Trop de chocs ont affecté cette population. Notre société est déséquilibrée, car elle n’a pas eu assez de ressort pour surmonter les chocs traumatiques. La réalité a explosé à notre visage.
Fait
C’est un fait. L’épidémie de Covid-19 en Haïti n’a pas réussi à engendrer une peur bleue dans la population. Il n’y a pas si longtemps, la Commission multisectorielle de gestion du Covid-19 avaient énoncé des prédictions catastrophiques : des millions de personnes seraient contaminées, des centaines de milliers hospitalisées et des milliers de morts juste en quelques mois. Haïti a épargné ce cataclysme. La mémoire collective s’en souvient.
Les autorités sanitaires du pays avaient officiellement déclaré les premiers cas de Covid-19 sur le sol national le 19 mars 2020. À la date du 21 décembre 2021, sur le site du ministère de la Santé publique et de la Population (MSPP) le bilan est de 765 morts.
Regard
Un regard sur les pays occidentaux dotés de systèmes de santé bien équipés et organisés, le choc était aussi retentissant qu’un séisme dévastateur. Selon la logique de plus d’un experts, Haïti devrait être balayée. Mais comment ce pays aux prises à tant de crises a-t-elle évité le pire?

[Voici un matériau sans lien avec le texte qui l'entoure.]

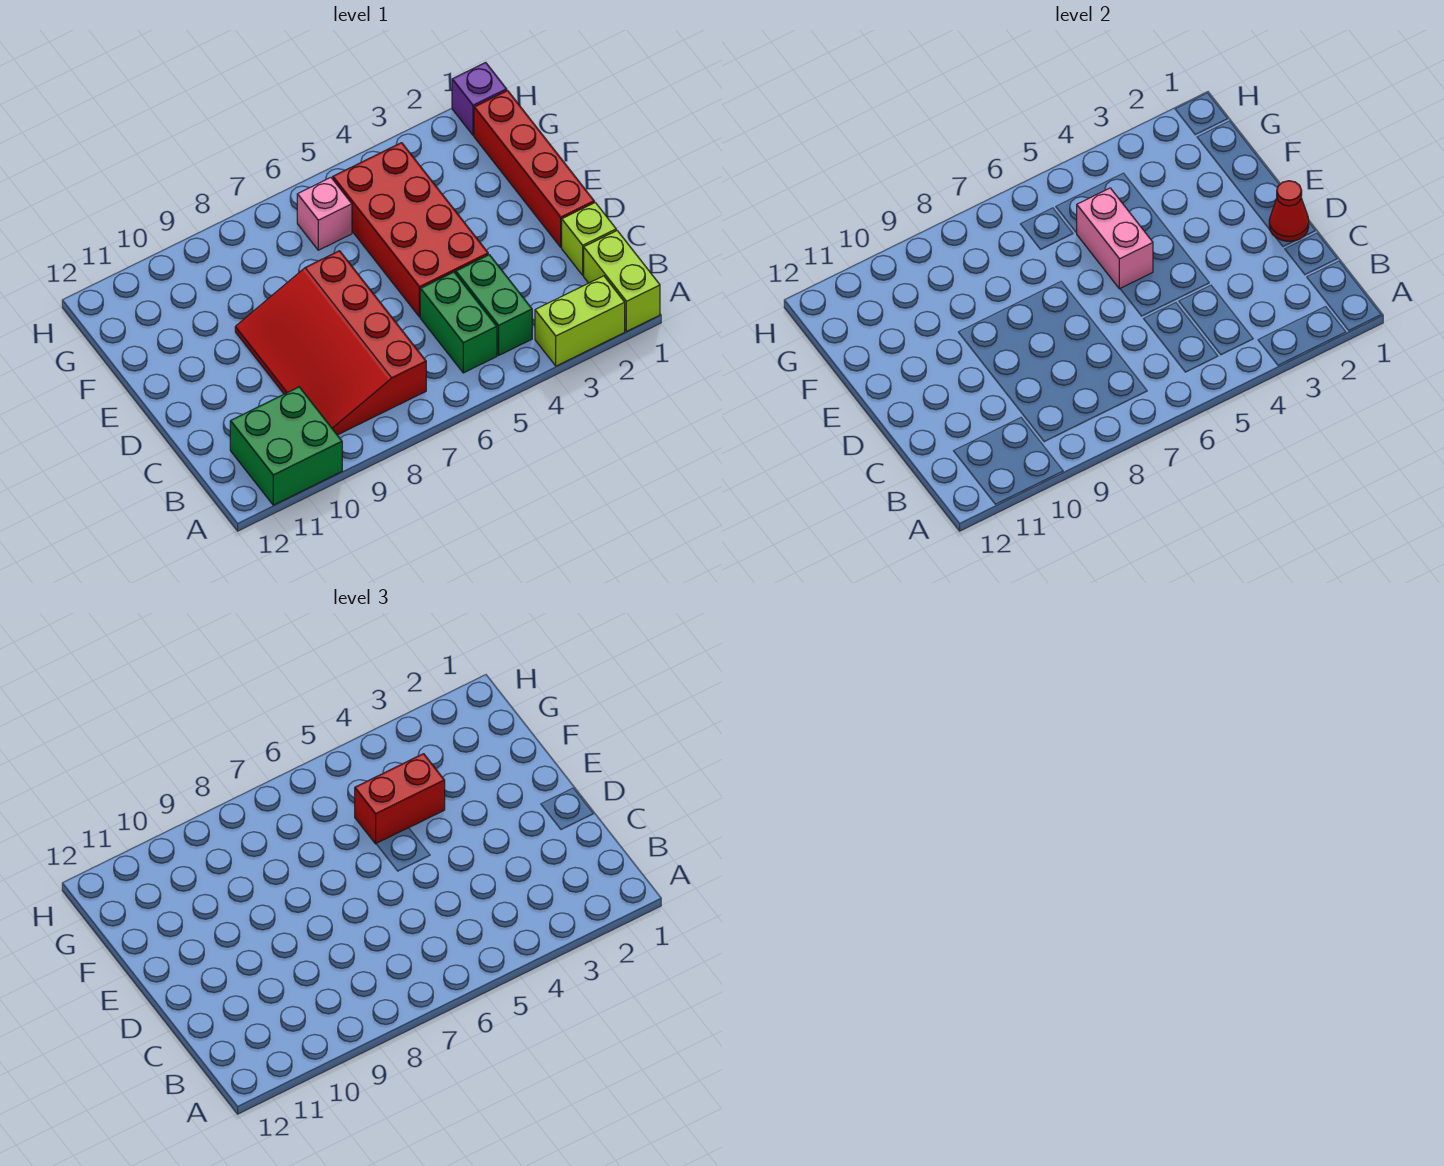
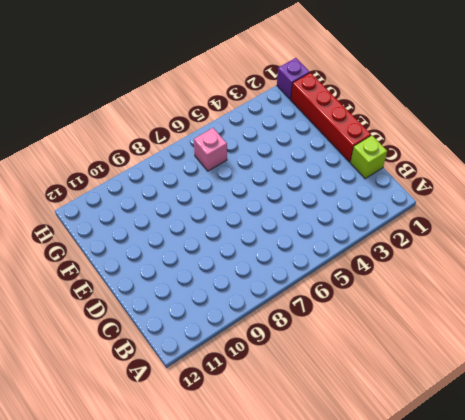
none -> lime 1x2 brick [584,231,660,331]
none -> lime 1x2 brick [535,276,625,366]
none -> green 2x2 brick [230,387,342,505]

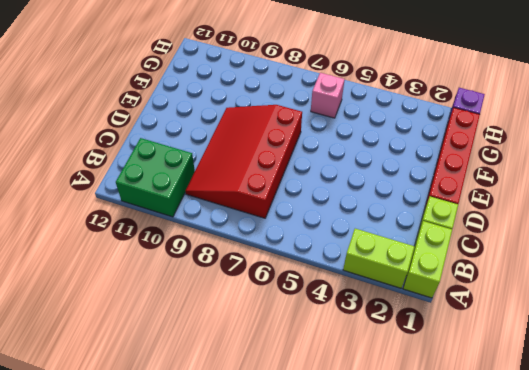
none -> green 1x2 brick [456,255,532,355]
none -> green 1x2 brick [420,272,497,373]
none -> red 2x4 brick [333,143,488,317]

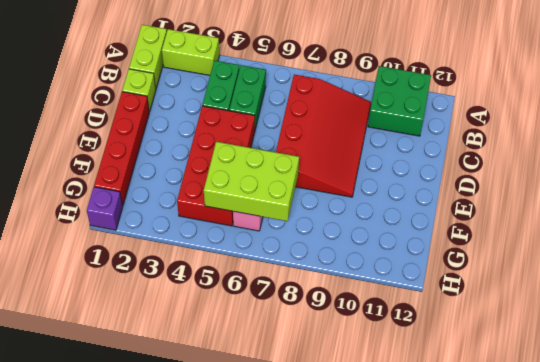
lime 2x3 brick [204,142,299,221] -> pink 1x2 brick [1077,188,1153,289]
none -> red 1x1 cone [1269,181,1309,241]
none -> red 1x2 brick [355,754,445,844]

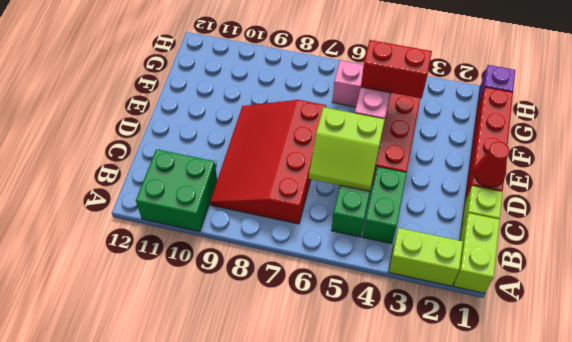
lime 2x2 slope [309,107,385,191] -> none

Dans un communiqué daté du 19 mars 2021 du MSPP, la ministre de la Santé d’alors, le Dr Gréta Clément Roy, avait déclaré : «Sans avoir encore assez d’évidences scientifiques pour expliquer cet état de fait, le MSPP peut signaler entre autres : la mise en œuvre d’un plan de réponse axé principalement sur la surveillance épidémiologique marqué notamment par la recherche et le testing systématique des cas contacts, la prise en charge des cas confirmés nécessitant des soins hospitaliers et la communication constante et continue avec la population sur les principes d’hygiène et les gestes barrières prônés par l’OMS pour limiter la propagation de la maladie. »
Constat
Fort de ce constat, les observateurs, au fait de l’actualité sur les plans national et international, s’arc-boutent-ils sur la base de l’idée selon laquelle Haïti peut bien se reposer sur ses lauriers vu qu’elle avait gagné la première manche face à cette pandémie?
Si l’on se réfère à la fable de la Fontaine, «Il ne faut jamais vendre la peau de l’ours avant de l’avoir tué».
À un moment où de nouvelles variantes du coronavirus, notamment Delta et Omicron, circulent dans plusieurs pays de la planète, les Saint-Thomas devraient mettre leur barbe à la trempe.
Selon l’Organisation mondiale de la Santé «Lorsqu’un virus circule activement et cause un grand nombre d’infections, la probabilité qu’il mute augmente. Plus le virus a de possibilités de se propager, plus ses chances de mutation sont grandes.»
De telle probabilité devient inquiétante. Définitivement, rien n’est encore gagné pour l’humanité. La lutte sera longue pour venir à bout du Covid-19.
Ne passons pas par quatre chemins. Admettons que se faire vacciner peut vous sauver la vie. Si vous êtes vacciné, vous risquerez moins de transmettre le virus à vos proches. Les plus irréductibles se fendront de cet argument: «Même en étant vacciné on est pas tout à fait protéger.» Les autorités sanitaires l’admettent tout en soutenant que le vaccin est reconnu comme l’un des moyens efficaces qui existe jusqu’à date.
Pour se protéger davantage, on n’oubliera pas de porter son masque, de se tenir à distance vis-à-vis d’une personne et aussi de bien se laver les mains. Et, bien sûr, se faire vacciner. Ce sont des gestes simples qui sauvent des vies.